Implicit conversion to make generic type available

I am using a library which has a class that has a generic type that can be quite complicated. I need to write a method that takes a parameter with the generic type that a val of the library class has, and I would like to avoid having to write out the type in the method signature. I thought I might be able to create an implicit class which adds a type to the val that I could use in the method signature, kind of like:

// This comes from a library and can't be changed
case class LibraryClass[A](a: A)

//----------------------------------

object MyCode {
  val thing = LibraryClass(3)

  implicit class LibraryClassWithType[A](lc: LibraryClass[A]) {
    type TheType = A
  }

  def doStuff(something: thing.TheType): Unit = {
    println(something)
  }
}

This does not compile (TheType is not a member of LibraryClass).

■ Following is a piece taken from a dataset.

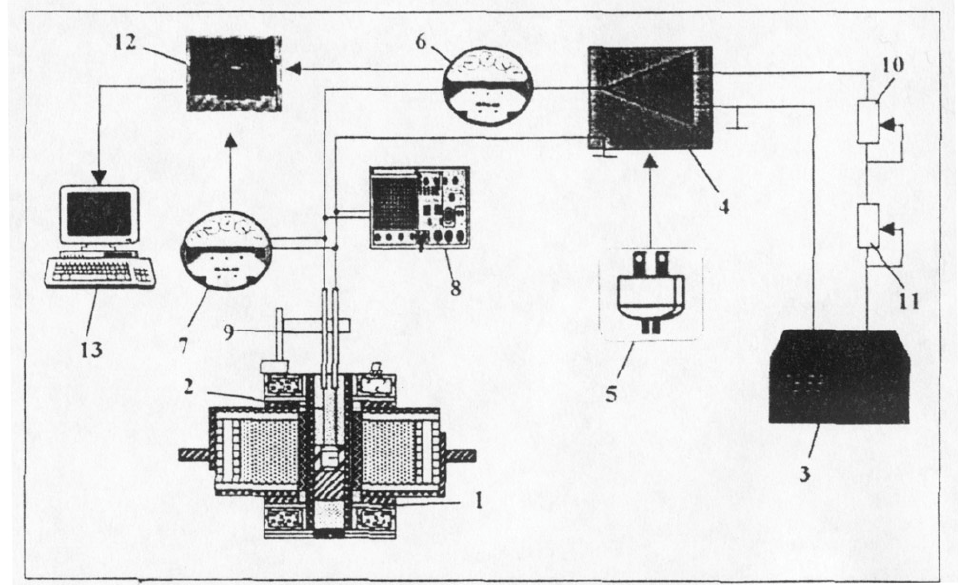
Figure 4. Scheme of the installation for determining electrical conductivity. 1—Tamman oven; 2— Tungsten electrodes; 3—de-frequency generator; 4—alternating current ampli fi er; 5—DC power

But if I wrap it in the class myself, it works

  val thingWithType = LibraryClassWithType(thing)
  def doStuff(something: thingWithType.TheType): Unit = {
    println(something)
  }

Is there something I am missing that will make this work, or is this kind of implicit conversion not valid Scala?

Upvotes: 2

Views: 98

Answers (2)

experquisite
experquisite

Reputation: 879

I haven't been able to do this sort of thing with implicits, but I have had to do something similar where I just instantiated these sorts of type holders:

case class LibraryClass[A](a: A)

object MyCode {
  val thing = LibraryClass(3)

  class HigherTypeHolder[A,F[A]](a: F[A]) {
    type AT = A
  }
  val th = new HigherTypeHolder(thing)

  def doStuff(something: th.AT): Unit = {
    println(something)
  }
}

Upvotes: 0

Dima
Dima

Reputation: 40500

You can do what (I think) you want like this:

implicit val thing = LibraryClass(3)
def doStuff[A](something: A)(implicit lc: LibraryClass[A])

What I don't understand is why this needs to be so complicated. Why not for example stick with your second approach, without implicits, that works, or why not just do def doStuff[A](something: A) to begin with?